GB: Long-time BioWare fans are probably most familiar with the tabletop rules associated with Dungeons & Dragons. In what ways will the Dragon Age ruleset be similar to/different from D&D?
Chris: Like D&D and indeed many games over the years, Dragon Age is a class and level system. Like the computer game, the RPG features three classes: mage, rogue, and warrior. It's different in many ways. It uses six-sided dice only, it uses a spell point system instead of Vancian magic, and it has no alignment system for starters.
GB: The new tabletop game is described as "easy to learn". What steps have you taken to ensure that the tabletop version doesn't have much of a learning curve for veteran role-playing enthusiasts and newcomers alike?
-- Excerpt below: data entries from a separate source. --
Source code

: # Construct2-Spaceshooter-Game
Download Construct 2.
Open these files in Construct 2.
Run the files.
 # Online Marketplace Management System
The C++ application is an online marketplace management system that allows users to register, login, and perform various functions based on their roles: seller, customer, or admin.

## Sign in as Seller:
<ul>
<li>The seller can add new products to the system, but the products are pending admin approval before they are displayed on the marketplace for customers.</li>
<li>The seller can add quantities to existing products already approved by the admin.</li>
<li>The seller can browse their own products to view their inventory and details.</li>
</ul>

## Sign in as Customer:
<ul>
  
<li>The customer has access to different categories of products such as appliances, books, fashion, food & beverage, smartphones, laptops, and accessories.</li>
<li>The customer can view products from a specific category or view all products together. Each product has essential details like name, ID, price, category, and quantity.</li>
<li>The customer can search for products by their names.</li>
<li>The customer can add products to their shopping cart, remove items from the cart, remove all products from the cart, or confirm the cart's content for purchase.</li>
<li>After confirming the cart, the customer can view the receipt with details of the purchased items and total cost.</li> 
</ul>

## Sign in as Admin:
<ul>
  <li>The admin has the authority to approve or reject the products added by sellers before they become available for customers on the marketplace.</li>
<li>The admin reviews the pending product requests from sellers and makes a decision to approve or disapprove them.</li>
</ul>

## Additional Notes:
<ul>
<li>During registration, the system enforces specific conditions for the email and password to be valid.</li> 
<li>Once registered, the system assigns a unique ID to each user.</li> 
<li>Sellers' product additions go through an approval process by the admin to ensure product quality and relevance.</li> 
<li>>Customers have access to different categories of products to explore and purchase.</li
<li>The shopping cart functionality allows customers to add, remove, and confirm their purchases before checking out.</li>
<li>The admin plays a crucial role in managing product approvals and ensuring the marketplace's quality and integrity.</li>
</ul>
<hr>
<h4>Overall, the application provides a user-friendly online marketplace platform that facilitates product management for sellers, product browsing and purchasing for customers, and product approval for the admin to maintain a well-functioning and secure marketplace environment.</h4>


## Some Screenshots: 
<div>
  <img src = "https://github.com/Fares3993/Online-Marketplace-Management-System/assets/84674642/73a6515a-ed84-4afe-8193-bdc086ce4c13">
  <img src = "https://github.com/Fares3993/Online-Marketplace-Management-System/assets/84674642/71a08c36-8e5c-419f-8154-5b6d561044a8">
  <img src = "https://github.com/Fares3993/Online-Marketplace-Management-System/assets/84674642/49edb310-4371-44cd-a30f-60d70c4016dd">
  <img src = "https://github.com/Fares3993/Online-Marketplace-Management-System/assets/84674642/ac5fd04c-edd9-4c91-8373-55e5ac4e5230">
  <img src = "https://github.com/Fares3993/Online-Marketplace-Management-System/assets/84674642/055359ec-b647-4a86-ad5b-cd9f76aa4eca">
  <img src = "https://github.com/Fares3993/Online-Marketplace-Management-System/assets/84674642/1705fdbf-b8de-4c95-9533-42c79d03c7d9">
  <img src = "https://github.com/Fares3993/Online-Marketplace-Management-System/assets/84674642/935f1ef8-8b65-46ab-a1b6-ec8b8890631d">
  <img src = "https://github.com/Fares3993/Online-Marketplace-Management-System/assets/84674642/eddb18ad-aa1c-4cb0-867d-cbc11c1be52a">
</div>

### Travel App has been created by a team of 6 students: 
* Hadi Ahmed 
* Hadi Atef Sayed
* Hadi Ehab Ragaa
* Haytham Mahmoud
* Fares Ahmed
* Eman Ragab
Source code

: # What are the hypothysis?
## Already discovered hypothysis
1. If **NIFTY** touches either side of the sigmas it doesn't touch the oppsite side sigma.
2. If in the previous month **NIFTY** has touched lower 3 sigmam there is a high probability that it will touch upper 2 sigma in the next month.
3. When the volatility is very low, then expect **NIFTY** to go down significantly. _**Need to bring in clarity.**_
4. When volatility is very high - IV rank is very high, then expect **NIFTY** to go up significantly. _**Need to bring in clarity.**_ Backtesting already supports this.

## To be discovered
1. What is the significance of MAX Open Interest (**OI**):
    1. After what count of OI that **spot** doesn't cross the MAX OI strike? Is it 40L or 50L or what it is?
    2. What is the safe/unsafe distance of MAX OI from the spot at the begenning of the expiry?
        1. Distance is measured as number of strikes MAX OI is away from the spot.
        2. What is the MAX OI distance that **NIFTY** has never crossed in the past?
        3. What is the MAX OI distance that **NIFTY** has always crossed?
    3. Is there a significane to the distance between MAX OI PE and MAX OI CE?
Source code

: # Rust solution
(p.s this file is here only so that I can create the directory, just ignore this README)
Chris: Our first release is a boxed set and it presumes no previous experience with tabletop RPGs. It's designed to teach people how to play, so it has lots of advice and examples. On top of that, the system simply isn't as complicated as either third of fourth edition D&D. Everything runs off ability tests, so you're rolling 3d6 and adding one number to get your result.
GB: How many rulebooks will the system be comprised of initially, and what will each cover? Are you going to be featuring BioWare-created concept art and other illustrations within the books?
Chris: The boxed set has two books (Player's Guide and GM's Guide), a poster map of Ferelden, and 3 six-sided dice. The Player's Guide introduces roleplaying generally and the game specifically. It shows you how to make a character and gives you the first five levels of each class. The GM's Guide teaches the art of game mastering and includes an adventure you can use to kick off your campaign. Both books will feature art created by BioWare, as well as new art that we are commissioning.
GB: If the tabletop version is successful, do you intend to expand the initial offering with more books and modules over time? Where would you like to see this project go in its first year? How about five years?
Chris: Yes indeed. As I mentioned, the first set covers levels 1-5. We'll be doing additional sets to cover levels 6-10, 11-15, and 16-20. We'll be supplementing that with adventures and other material. What I like about this approach is that we're not asking you to buy an intro set and then buy the (real game.) The intro set is the game and you're just building on it.
In a year I'd like to see the second set out and a thriving community of Dragon Age players. In five years I hope to see a whole bunch of new tabletop RPGs who got into the hobby because of Dragon Age. Traditionally, most RPG companies leave acquisition of new blood to whoever is publishing D&D at the time. I think we need more gamers and I'm doing my best to make some!
GB: Compromises often have to be made in order to bring tabletop rules to a video game. Since you're working in reverse on this project, are you finding that you need to flesh out the content from Dragon Age: Origins (skills, spells, lore, etc.) in order to accommodate a tabletop RPG?
Chris: So the computer game and the tabletop game share certain core conceits, but from the beginning BioWare understood that our game couldn't just be a transliteration of theirs. The lead designer told me straight up that I wouldn't want to use their resolution system, for example. So you'll see the same spells and classes, but you shouldn't assume that everything is just like it is in Dragon Age: Origins.
GB: What sort of pricing will we be looking at for the Dragon Age rulebooks, and will any of it be available electronically? Any plans to include the basic tabletop RPG with a collector's edition of Dragon Age: Origins?
Chris: The first set is going to be $29.95 and we do plan to offer the rules in PDF format. While I would love to include our game with the collector's edition of Dragon Age: Origins, I don't think the timing is going to work out.
Thanks for answering our questions, Chris!